San Jose Mayor Chuck Reed, a former environmental lawyer, believes in the ban, which helps the "Green Vision" goals he wants the city to achieve by 2022, such as sending a minimal amount of trash to landfills.
"We have high hopes that this ordinance will substantially reduce the garbage in our creeks and in the bay,'' the mayor said.
Back at Mi Pueblo Foods at the intersection of Story and King Roads, store manager Gabriel Jimenez said some people have already embraced the new law; in fact, he's running out of the pink mesh grocery bags.
But many others he's talked to remain hesitant about the change. Customers of all ages, he said, say they rely on the bags for all sorts of things, such as lining their kitchen trash cans.
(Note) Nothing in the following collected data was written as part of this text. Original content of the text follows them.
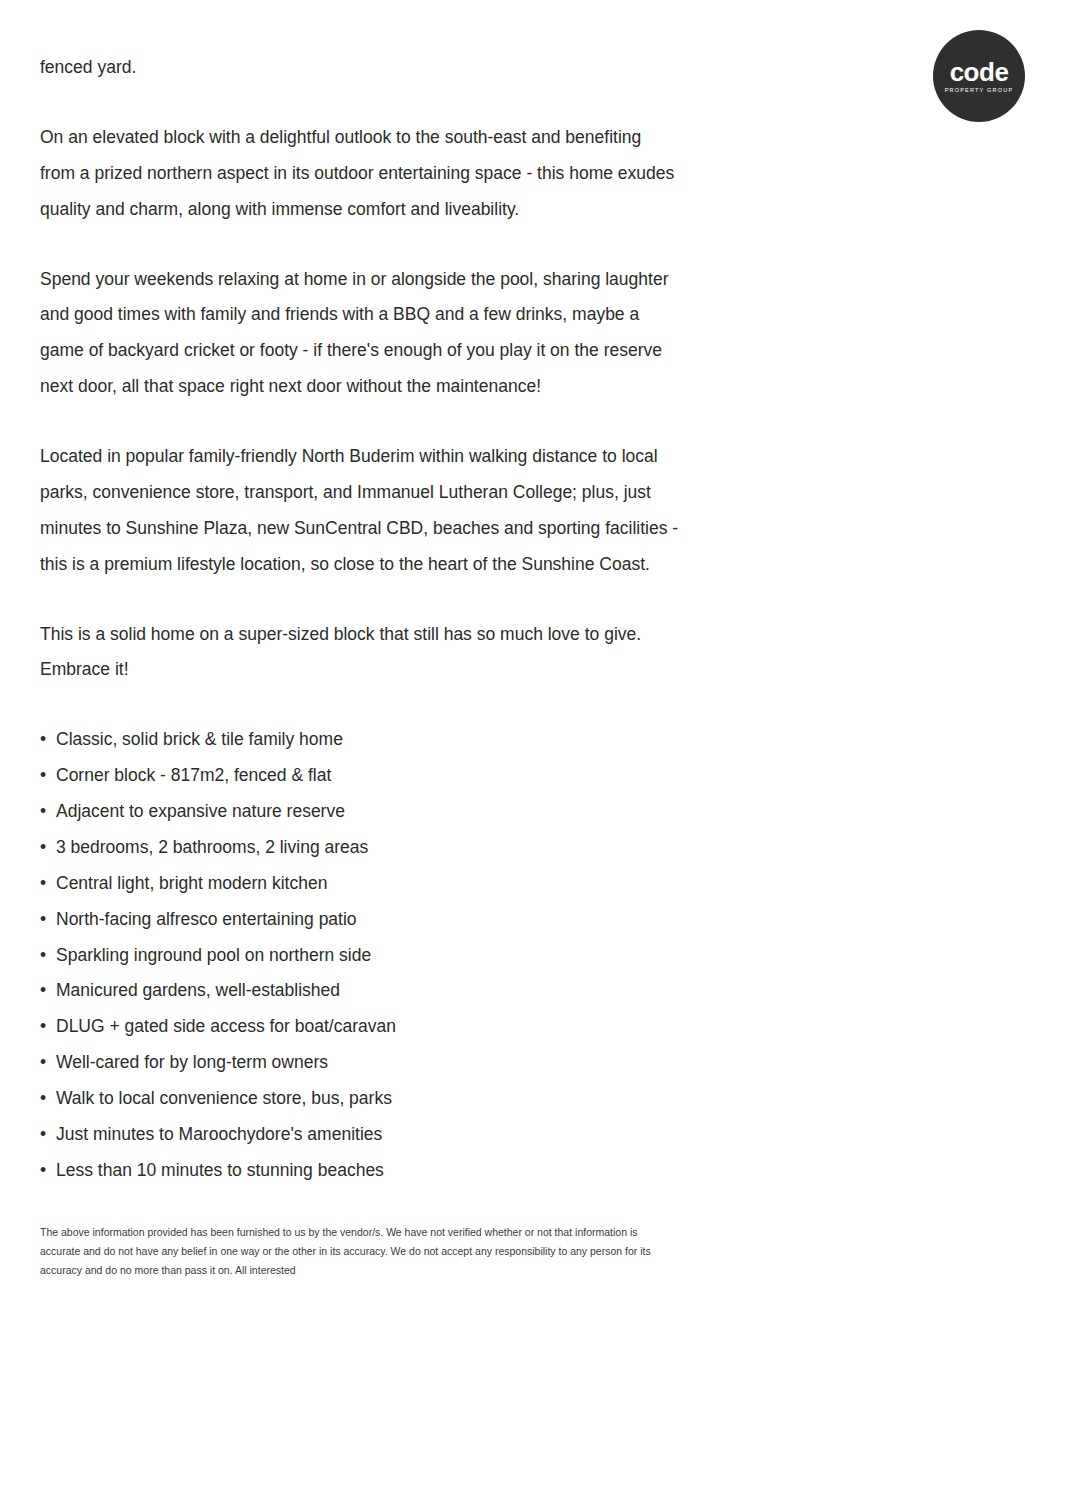code Property Group
fenced yard.
On an elevated block with a delightful outlook to the south-east and benefiting from a prized northern aspect in its outdoor entertaining space - this home exudes quality and charm, along with immense comfort and liveability.
Spend your weekends relaxing at home in or alongside the pool, sharing laughter and good times with family and friends with a BBQ and a few drinks, maybe a game of backyard cricket or footy - if there's enough of you play it on the reserve next door, all that space right next door without the maintenance!
Located in popular family-friendly North Buderim within walking distance to local parks, convenience store, transport, and Immanuel Lutheran College; plus, just minutes to Sunshine Plaza, new SunCentral CBD, beaches and sporting facilities - this is a premium lifestyle location, so close to the heart of the Sunshine Coast.
This is a solid home on a super-sized block that still has so much love to give. Embrace it!
Classic, solid brick & tile family home
Corner block - 817m2, fenced & flat
Adjacent to expansive nature reserve
3 bedrooms, 2 bathrooms, 2 living areas
Central light, bright modern kitchen
North-facing alfresco entertaining patio
Sparkling inground pool on northern side
Manicured gardens, well-established
DLUG + gated side access for boat/caravan
Well-cared for by long-term owners
Walk to local convenience store, bus, parks
Just minutes to Maroochydore's amenities
Less than 10 minutes to stunning beaches
The above information provided has been furnished to us by the vendor/s. We have not verified whether or not that information is accurate and do not have any belief in one way or the other in its accuracy. We do not accept any responsibility to any person for its accuracy and do no more than pass it on. All interested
They can't understand why they'll have to buy trash bags instead of using the free plastic grocery bags.
Some customers have even taken to hoarding plastic grocery bags, he said. "They're saving them for after the first of the year."
SAN JOSE'S ORDINANCE
Prohibits single-use carryout plastic bags provided at checkout by all retail businesses starting Jan. 1. Restaurants and nonprofits are exempt.
Stores may sell paper bags made of at least 40 percent post-consumer recycled content for a minimum price of 10 cents for each bag; the price increases to 25 cents after December 31, 2013.
Allows "protective" plastic or paper bags, without handles, for items such as meat, fresh produce, prepared food and prescription medication.
Customers purchasing food with WIC and CalFresh food stamps can get free recycled content paper bag at checkout until December 31, 2013.
Penalties for noncompliance include warning notices and fines of up to $1,000 per day.
Source: City of San Jose
Re-USABLE BAG TIPS
Keep re-usable bags by the door, in your car, or near your car keys.
Keep foldable bags in pockets, backpacks, or your purse.
Keep bags clean by washing cloth bags, or wiping bags with a sponge and mild soap.
For additional information, visit www.sjrecycles.org/bags or call (408) 534-BYOB (2962) cq or e-mail Bring-ur-Bag@sanjoseca.gov.
Source: City of San Jose
PLASTIC BAG ACTIONS IN Santa Clara County
Milpitas: The City Council continues to discuss an ordinance like San Jose's.
Mountain View: Still reviewing alternatives.
Palo Alto: Ordinance covers large grocery stores only and does not cover paper bags. The city is considering broader store coverage and paper bag regulation.
Santa Clara County: Similar ban to San Jose's starts Jan. 1 for about 50 to 60 retail stores located in the unincorporated areas of the county. Retailers can charge for recycled paper bags.
Sunnyvale: The city council this month approved a plastic bag ban in large supermarkets and pharmacies greater than 10,000 square feet, other large retailers and other food and beverage stores. The ban starts in June 2012.
The other cities in the county, including Campbell, Cupertino, Gilroy, Los Altos, Morgan Hill and Santa Clara have either deferred action pending final court decisions related to the California Environmental Quality Act or Proposition 26, and will observe San Jose and Santa Clara County's ordinances, or have decided against banning plastic bags.
San Francisco is considering expanding its ban to the level of San Jose's.